* Try it *
Please return every entry below exactly as written, without any of its pictures.

* Records shown *
:::

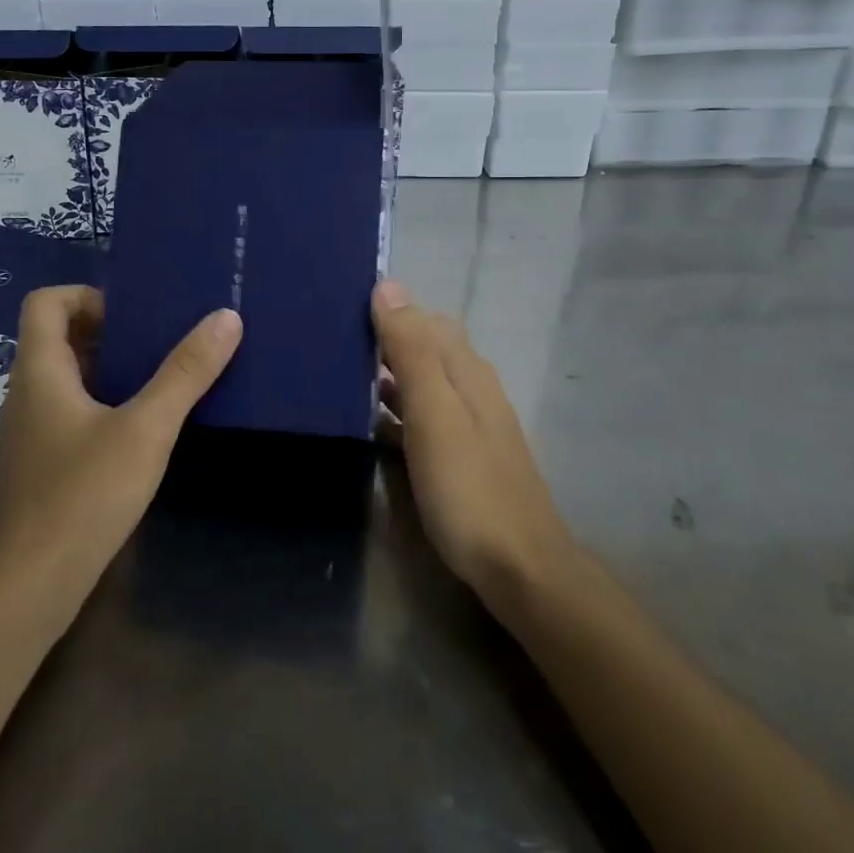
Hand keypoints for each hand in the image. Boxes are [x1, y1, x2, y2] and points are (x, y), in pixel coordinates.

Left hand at [0, 286, 240, 610]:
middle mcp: (27, 392)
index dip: (86, 295)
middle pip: (57, 336)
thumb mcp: (147, 428)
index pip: (45, 303)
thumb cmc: (84, 494)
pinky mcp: (41, 462)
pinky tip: (141, 427)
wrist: (33, 584)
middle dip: (108, 330)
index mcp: (40, 371)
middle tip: (159, 340)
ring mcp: (31, 430)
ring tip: (158, 376)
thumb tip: (226, 317)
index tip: (134, 315)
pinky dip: (102, 401)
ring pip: (65, 376)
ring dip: (107, 367)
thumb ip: (186, 372)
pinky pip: (69, 410)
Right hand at [372, 279, 577, 604]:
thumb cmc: (468, 487)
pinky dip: (396, 409)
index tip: (341, 308)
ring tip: (341, 374)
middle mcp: (472, 387)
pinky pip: (422, 416)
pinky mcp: (461, 455)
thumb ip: (411, 350)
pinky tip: (371, 422)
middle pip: (426, 346)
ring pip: (423, 381)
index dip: (388, 309)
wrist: (519, 567)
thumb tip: (388, 285)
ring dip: (388, 374)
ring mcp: (469, 423)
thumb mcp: (434, 412)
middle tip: (333, 340)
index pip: (426, 318)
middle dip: (385, 338)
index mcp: (467, 369)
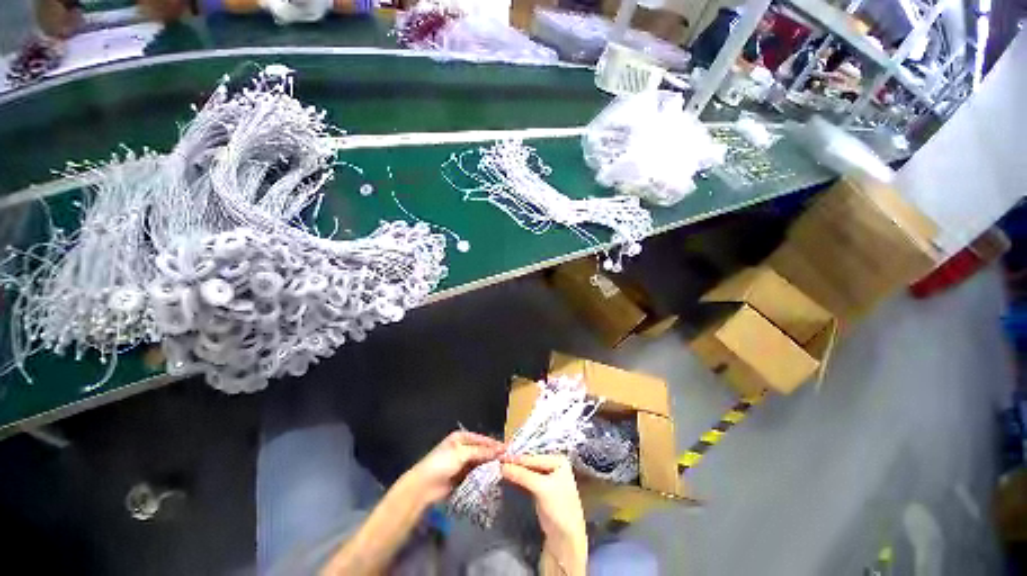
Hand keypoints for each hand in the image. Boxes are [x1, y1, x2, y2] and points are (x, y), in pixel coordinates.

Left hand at [404, 431, 504, 506]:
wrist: (424, 487)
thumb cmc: (442, 463)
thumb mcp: (462, 453)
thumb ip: (481, 451)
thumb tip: (500, 450)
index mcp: (461, 437)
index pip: (482, 439)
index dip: (494, 444)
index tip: (508, 449)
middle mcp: (463, 447)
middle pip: (482, 450)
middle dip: (493, 455)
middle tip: (509, 460)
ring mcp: (462, 462)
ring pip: (480, 462)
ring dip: (490, 465)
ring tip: (504, 469)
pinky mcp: (462, 476)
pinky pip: (476, 473)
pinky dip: (484, 475)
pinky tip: (494, 477)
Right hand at [501, 455, 587, 574]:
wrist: (566, 538)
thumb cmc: (559, 509)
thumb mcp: (541, 488)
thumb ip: (522, 475)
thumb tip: (502, 466)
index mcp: (559, 460)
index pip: (533, 458)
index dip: (517, 459)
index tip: (500, 458)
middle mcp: (554, 464)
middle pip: (531, 463)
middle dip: (516, 464)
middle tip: (498, 462)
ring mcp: (548, 476)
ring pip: (528, 471)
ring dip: (516, 471)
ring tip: (500, 468)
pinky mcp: (541, 488)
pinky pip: (527, 479)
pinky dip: (518, 479)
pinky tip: (508, 477)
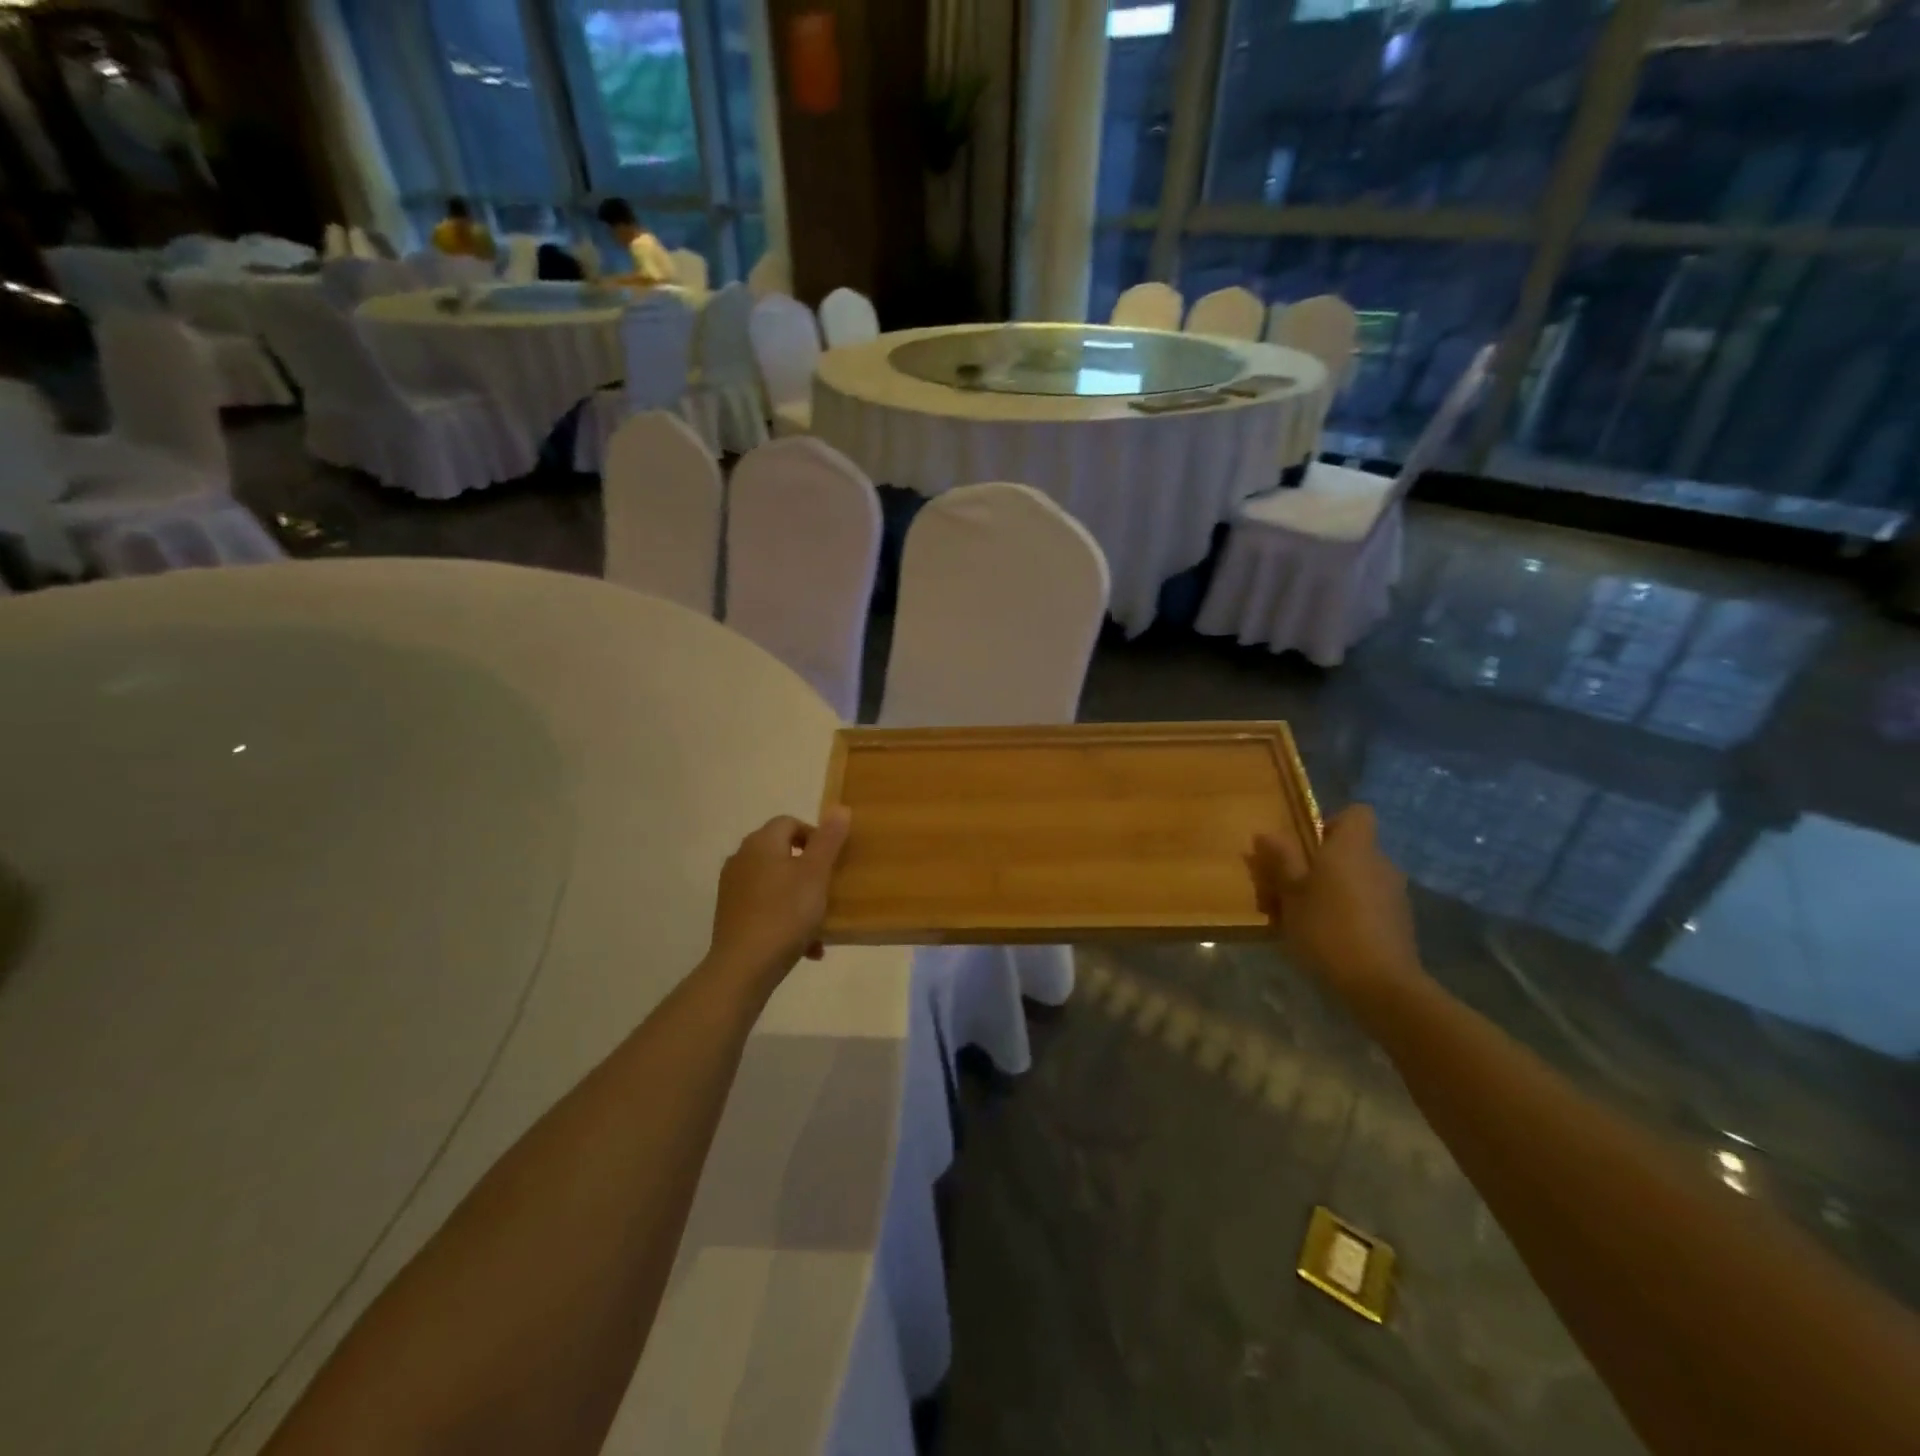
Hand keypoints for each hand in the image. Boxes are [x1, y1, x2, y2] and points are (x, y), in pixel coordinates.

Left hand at [705, 809, 850, 992]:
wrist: (744, 967)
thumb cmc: (785, 914)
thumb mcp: (816, 874)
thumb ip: (828, 840)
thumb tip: (839, 807)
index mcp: (761, 843)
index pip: (790, 822)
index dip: (815, 836)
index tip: (833, 860)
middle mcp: (741, 858)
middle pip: (782, 853)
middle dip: (809, 870)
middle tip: (829, 890)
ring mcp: (733, 888)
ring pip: (776, 883)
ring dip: (800, 898)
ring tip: (820, 924)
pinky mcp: (730, 915)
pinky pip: (765, 907)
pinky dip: (785, 917)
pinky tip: (805, 945)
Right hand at [1252, 805, 1422, 1007]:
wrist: (1380, 985)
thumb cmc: (1327, 929)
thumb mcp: (1291, 894)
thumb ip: (1281, 860)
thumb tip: (1266, 833)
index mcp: (1353, 848)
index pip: (1357, 813)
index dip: (1332, 822)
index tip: (1307, 844)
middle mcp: (1380, 863)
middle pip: (1353, 849)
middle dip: (1324, 862)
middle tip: (1292, 886)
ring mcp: (1395, 894)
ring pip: (1359, 878)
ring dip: (1335, 889)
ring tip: (1306, 917)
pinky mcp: (1400, 923)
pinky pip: (1370, 903)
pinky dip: (1351, 911)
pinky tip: (1329, 937)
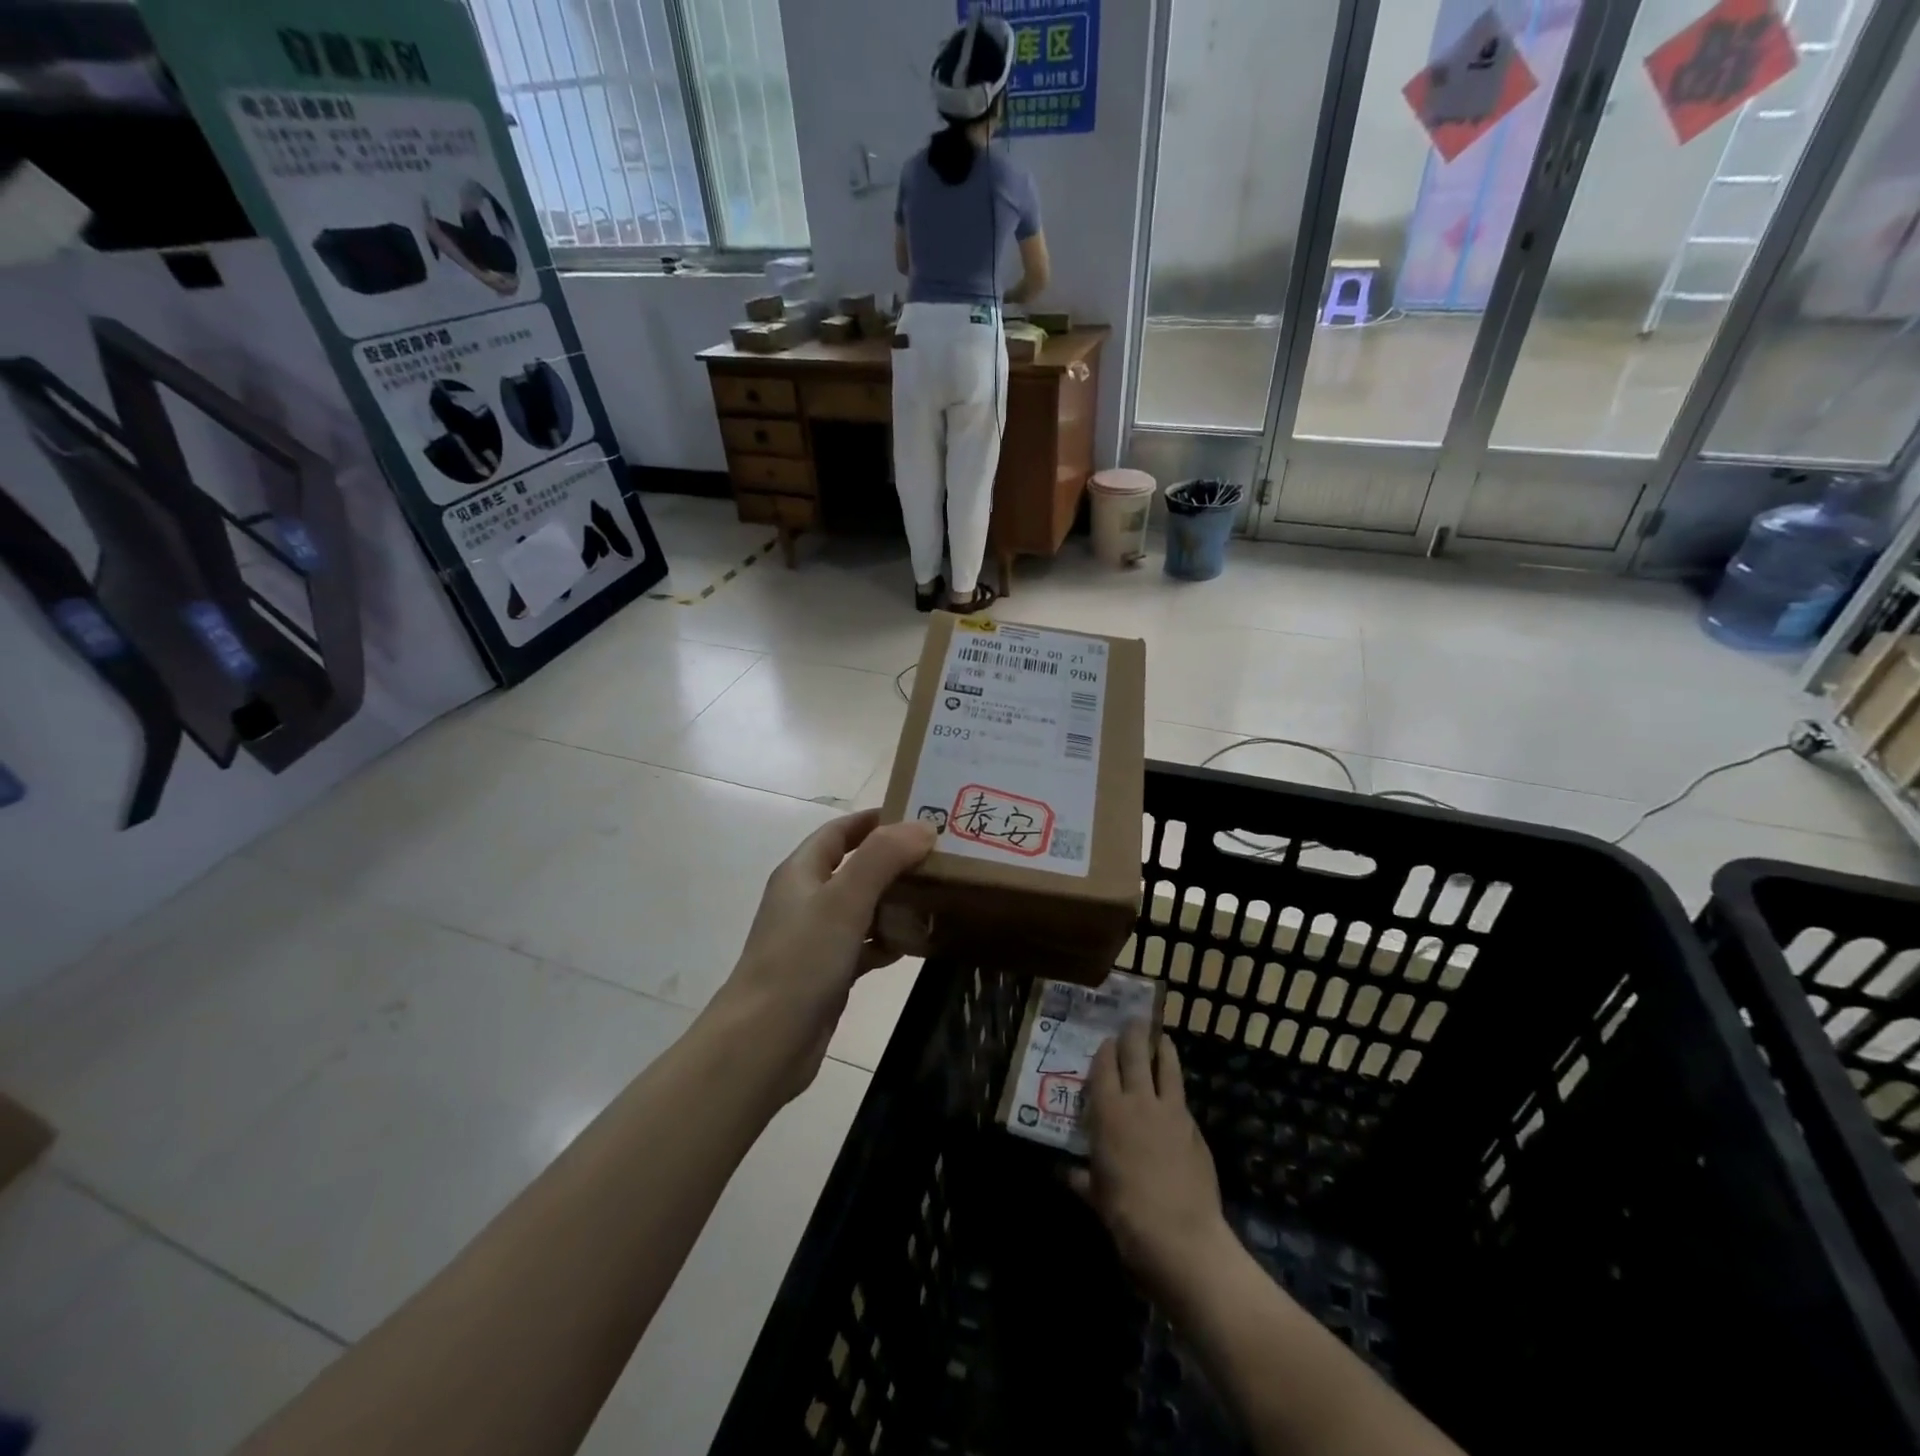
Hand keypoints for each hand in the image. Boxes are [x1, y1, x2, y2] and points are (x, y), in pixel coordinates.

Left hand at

:::

* Answer to this problem *
Hand keypoints for each hand in the image. Boxes are [x1, y1, x2, y2] and points are (x, y), in pixel coordinates.

Left hand at [0, 286, 240, 610]:
middle mcp: (27, 392)
index dip: (86, 295)
middle pip: (57, 336)
thumb mcp: (147, 428)
index pip: (45, 303)
thumb cmc: (84, 494)
pinky mcp: (41, 462)
pinky tip: (141, 427)
wrist: (33, 584)
middle dip: (108, 330)
index mcp: (40, 371)
middle tip: (159, 340)
ring mcp: (31, 430)
ring tip: (158, 376)
thumb tip: (226, 317)
index tip: (134, 315)
pinky dip: (102, 401)
ring pip: (65, 376)
ring dip: (107, 367)
thumb ip: (186, 372)
pinky pip: (69, 410)
Right hand at [372, 279, 577, 604]:
thumb cmc: (468, 487)
pinky dip: (396, 409)
index tip: (341, 308)
ring tip: (341, 374)
middle mcp: (472, 387)
pinky pip: (422, 416)
pinky mcp: (461, 455)
thumb ip: (411, 350)
pinky tip: (371, 422)
middle pip: (426, 346)
ring pip: (423, 381)
index dip: (388, 309)
wrist: (519, 567)
thumb tip: (388, 285)
ring dip: (388, 374)
ring mcp: (469, 423)
thumb mcp: (434, 412)
middle tip: (333, 340)
index pip: (426, 318)
middle dip: (385, 338)
index mcp: (467, 369)
Hand keypoints for each hand in the image. Boxes are [x1, y1, x2, y2] and points are (x, y), in pixel coordinates.

Left hand at [404, 431, 504, 506]:
wrist: (424, 487)
thumb cmc: (442, 463)
thumb mcp: (462, 453)
thumb ip: (481, 451)
thumb tip: (500, 450)
index mcp: (461, 437)
index pip: (482, 439)
index dip: (494, 444)
index tip: (508, 449)
middle mcp: (463, 447)
middle pip: (482, 450)
middle dip: (493, 455)
middle tip: (509, 460)
ring mcp: (462, 462)
ring pip: (480, 462)
ring dip: (490, 465)
ring tip: (504, 469)
pinky mcp: (462, 476)
pinky pip: (476, 473)
pinky dip: (484, 475)
pinky tip: (494, 477)
Right hand at [501, 455, 587, 574]:
wrist: (566, 538)
thumb cmc: (559, 509)
thumb mcp: (541, 488)
thumb ip: (522, 475)
thumb tip: (502, 466)
index mcp: (559, 460)
index pip: (533, 458)
index dip: (517, 459)
index tip: (500, 458)
middle mcp: (554, 464)
middle pip: (531, 463)
middle dip: (516, 464)
middle tip: (498, 462)
ring mcp: (548, 476)
ring pip: (528, 471)
ring dip: (516, 471)
ring tip: (500, 468)
pinky mcp: (541, 488)
pinky pip: (527, 479)
pinky dip: (518, 479)
pinky tip: (508, 477)
Hand keypoints for each hand in the image. Boxes are [x1, y1, x2, y2] and points are (x, y), in pixel coordinates.

Left hand at [705, 809, 850, 992]:
wrist: (744, 967)
thumb cmc: (785, 914)
thumb mcp: (816, 874)
thumb ip: (828, 840)
thumb tip: (839, 807)
index mcp: (761, 843)
index pip: (790, 822)
index dip: (815, 836)
index tip: (833, 860)
middle mcp: (741, 858)
middle pip: (782, 853)
middle dip: (809, 870)
middle tip: (829, 890)
ring mcp: (733, 888)
ring pip: (776, 883)
ring dip: (800, 898)
ring tip: (820, 924)
pinky mcp: (730, 915)
pinky pip: (765, 907)
pinky dip: (785, 917)
pinky tip: (805, 945)
Right hand at [1252, 805, 1422, 1007]:
wrist: (1380, 985)
thumb cmc: (1327, 929)
thumb mcp: (1291, 894)
thumb ip: (1281, 860)
thumb tip: (1266, 833)
index mcp: (1353, 848)
index pip: (1357, 813)
index dip: (1332, 822)
index tip: (1307, 844)
middle mcp: (1380, 863)
middle pip: (1353, 849)
middle dip: (1324, 862)
middle tip: (1292, 886)
ring mcp: (1395, 894)
ring pip: (1359, 878)
ring dip: (1335, 889)
ring tip: (1306, 917)
pinky mcp: (1400, 923)
pinky pip: (1370, 903)
pinky dip: (1351, 911)
pinky tip: (1329, 937)
Hand keypoints for each hand in the image. Boxes are [x1, y1, x2, y2] and points are (x, y), in pixel coordinates.

Left hand at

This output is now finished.